Task directions - Pictures in the records below are skipped; the rest is copied exactly.

[Saved data entries]
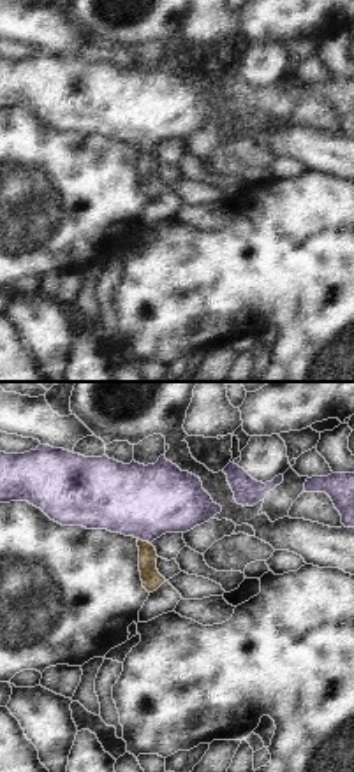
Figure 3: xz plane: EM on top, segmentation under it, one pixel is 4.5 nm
contact (145, 146); length 70 nm

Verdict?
same cell

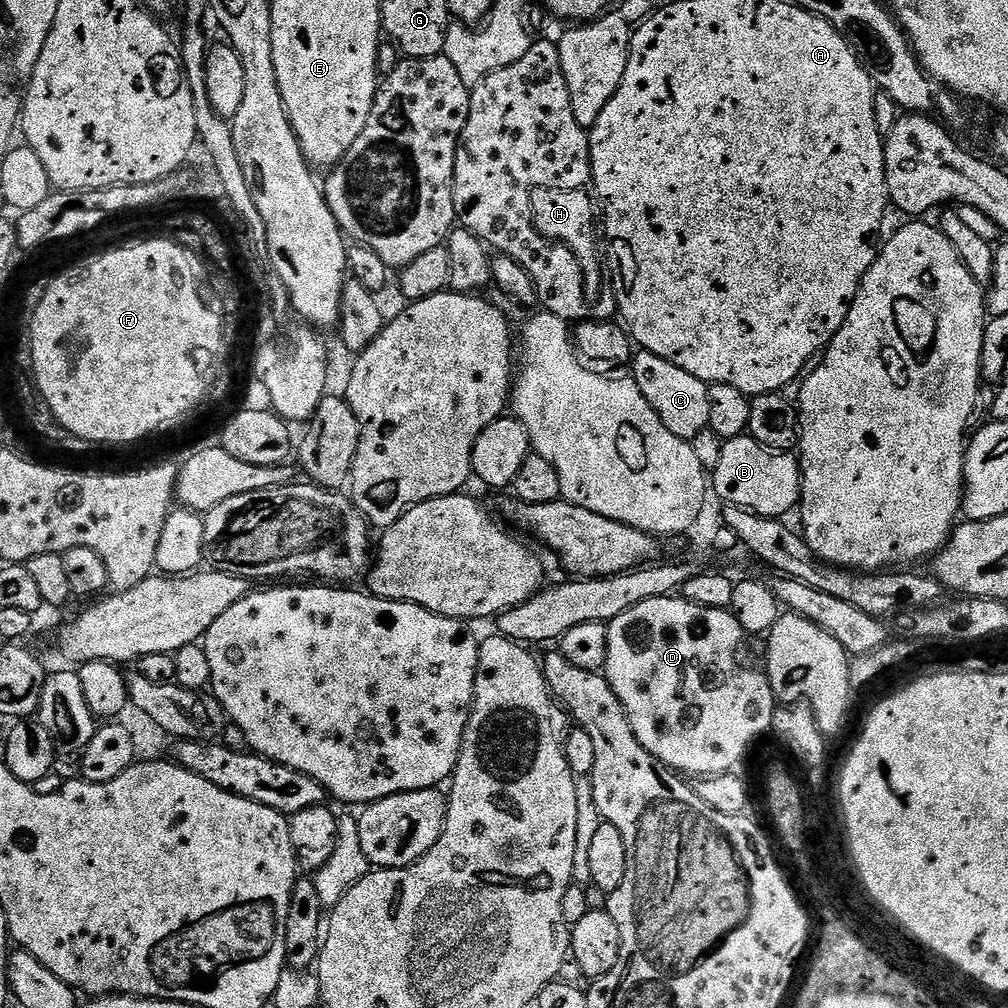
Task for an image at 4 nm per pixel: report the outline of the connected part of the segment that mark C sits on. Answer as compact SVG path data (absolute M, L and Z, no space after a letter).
M640 350L631 357L630 375L632 381L642 390L642 398L650 402L650 410L662 418L662 426L670 430L670 434L678 434L678 438L691 441L706 430L710 422L709 385L694 378L694 374L686 374L682 366L674 366L674 362L666 362L666 358L658 358L658 354Z

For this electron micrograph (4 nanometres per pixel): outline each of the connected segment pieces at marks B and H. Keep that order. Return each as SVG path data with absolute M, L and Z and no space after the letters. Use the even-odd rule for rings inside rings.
M747 434L724 441L722 458L718 458L718 466L710 472L711 491L715 495L717 492L725 505L733 504L773 518L787 517L787 512L799 505L801 483L800 462L795 455L772 452Z
M535 187L531 191L531 210L532 224L548 240L560 246L568 247L579 265L583 268L584 289L590 302L599 299L600 294L604 290L602 285L602 268L598 260L598 242L596 240L596 232L594 230L594 206L592 204L593 197L585 189L576 189L567 191L564 188L554 187Z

Written response -
Figure 3: xz plane: EM on top, segmentation under it, one pixel is 4.5 nm
contact (145, 146); length 70 nm

Verdict?
same cell

Task for an image at 4 nm per pixel: report the outline of the connected part of the segment that mark C sits on. Answer as compact SVG path data (absolute M, L and Z, no space after a letter).
M640 350L631 357L630 375L632 381L642 390L642 398L650 402L650 410L662 418L662 426L670 430L670 434L678 434L678 438L691 441L706 430L710 422L709 385L694 378L694 374L686 374L682 366L674 366L674 362L666 362L666 358L658 358L658 354Z

For this electron micrograph (4 nanometres per pixel): outline each of the connected segment pieces at marks B and H. Keep that order. Return each as SVG path data with absolute M, L and Z and no space after the letters. Use the even-odd rule for rings inside rings.
M747 434L724 441L722 458L718 458L718 466L710 472L711 491L715 495L717 492L725 505L733 504L773 518L787 517L787 512L799 505L801 483L800 462L795 455L772 452Z
M535 187L531 191L531 210L532 224L548 240L560 246L568 247L579 265L583 268L584 289L590 302L599 299L600 294L604 290L602 285L602 268L598 260L598 242L596 240L596 232L594 230L594 206L592 204L593 197L585 189L576 189L567 191L564 188L554 187Z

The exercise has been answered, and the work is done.